To no one’s surprise. work comp medical costs appear to be on their way up, and at a rate significantly higher than the medical CPI.
First the what, then the why.
The latest data from NCCI indicate comp medical inflation (based on lost time claims) was 6% in 2008, just a bit more than the previous year. While I’ve no doubt the figure is accurate, it is important to understand that NCCI’s figure is derived from data that doesn’t include some fairly significant states – CA and NY being two of the more important.
Another data point comes from an admittedly highly selective source: from conversations with large payer clients, I get the distinct impression that their 2009 medical expenses are trending much closer to ten percent higher than 2008.
Add these data to the latest data from WCRI [subscription required] that indicates California’s trend is hitting 9% – a number that may well undervalue the latest figures as WCRI’s data is somewhat dated, and the picture gets a bit clearer. In fact, more recent data suggests the inflation rate is well into double digits, with the WCIRB reporting comp medical trend at 16%.
To be sure, California is a unique environment, with unique fee schedule quirks (including allowing hospitals to charge twice (!!) for surgical implants), a recent history of ever-lower work comp premiums, and a mix of managed care programs and providers that is quite diverse. Add those factors to the significant increase in ultimate medical costs due to the Ogilvie and Almarez/Guzman decision and California looks particularly problematic. Yet it also has a reputation as a ‘leading indicator’, a reputation that work comp observers would do well to respect.
What’s driving the increase?
There is a very long answer to this, which involves cost-shifting, increases in the number of individuals without health insurance, reduced Medicaid and Medicare reimbursement, ineffective fee schedules, physician dispensing of repackaged drugs, the growth of narcotic opioid usage, Part D, the nursing shortage and a host of other macro and micro influences, most of which are addressed elsewhere in other seventeen hundred posts on MCM (this blog, to the newcomer).
There’s also a shorter answer – misaligned incentives for work comp managed care programs, and payers’ increased reliance on managed care program revenue and profits. This leads to a focus on processing bills (which generate fees) and doing utilization review (which generate fees) and using huge provider networks (which generate fees) and sending lots of claims to case management (which generates fees), instead of actually managing the medical components of the claim.
Here’s one blatant example of this situation:
Workers comp payers spend hundreds of millions of dollars each year on medical management – pre-cert, utilization review, peer review, case management, clinical guidelines, and the variations and permutations thereof. Dozens of companies from mom-and-pops to regional players to industry giants like Coventry and Genex employ highly trained professional medical personnel to watch over the care delivered to injured workers, carefully reviewing and approving or not approving thousands of medical procedures.
Then, the medical bills come in to the payer. The frightening/amazing/unconscionable truth is that many non-approved medical treatments actually are performed, and billed for, and likely paid – because those determinations are not automatically fed into the bill review system’s database, and/or the bill review system can’t link the determination to the bill/provider/claimant.

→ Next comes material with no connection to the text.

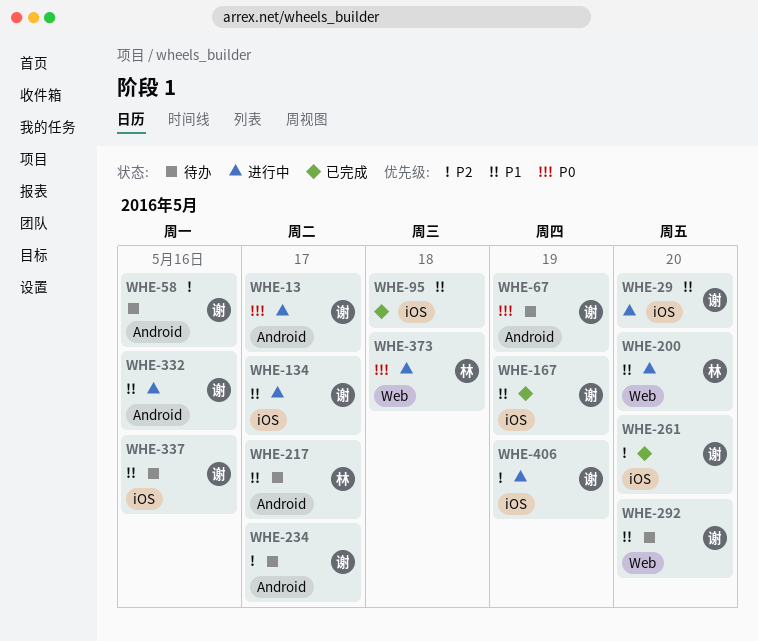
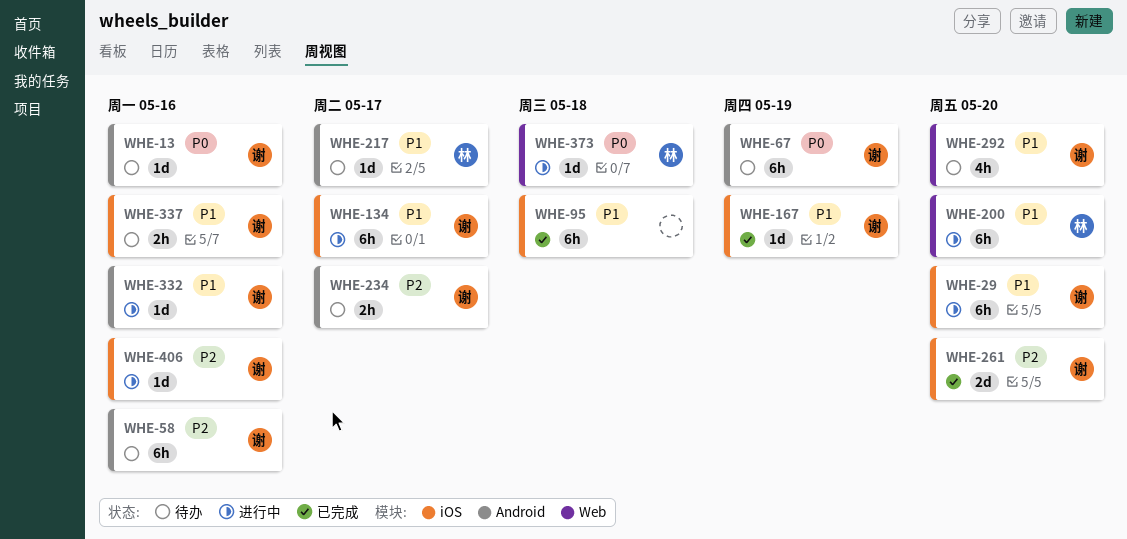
WHE-13, status: 进行中 -> 待办
WHE-13, due: May 17 -> May 16
WHE-406, due: May 19 -> May 16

How much of this actually occurs on a national basis is impossible to say, and there’s no doubt some payers have the links in place to ensure most if not all medical management determinations are linked to the right claimant/provider/event.
And because many (not all, but many) payers rely on managed care to generate departmental and corporate margins, they aren’t focused on the results of UR and bill review, but rather the dollars generated by those functions.
What does this mean for you?
Time to ask what’s important and what isn’t, and why you are in business, and how you produce results, and whether or not your incentives are aligned with employers’.
Insight, analysis & opinion from Joe Paduda
You’re quite right on the misaligned incentives – the employer is in the business of trying to shrink their WC program/costs (increasing their margin/bottom line)whereas the managed care company is in the business of maximizing their revenue and profits. The two goals are counter to one another so you have this inherent tension in the system which doesn’t necessarily translate into maximum value for the employer.
It has been said that the definition of stupidity is doing the same thing over and over again and expecting a different result. Those of us who have been “under the hood” of medicine and WC learned a long time ago that the typical managed care approaches are great for the managed care companies…for insurers employers, and injured workers….maybe not so much…..
One question worth considering is who is benefiting from all the downstream services that are associated with a WC claim? If the company that is managing claims also gains revenue from case management, adjusting, sharing in network discounts, or billing or medical services, etc., then perhaps their incentives are not aligned with the employer who is paying the bills. Many TPAs and MCOs appear to have conflicts of interest and lack of transparency in this regard. This is especially true when they purport to offer services, such as triage, which are designed to reduce unnecessary claims. There are a lot of foxes watching the workers comp hen house!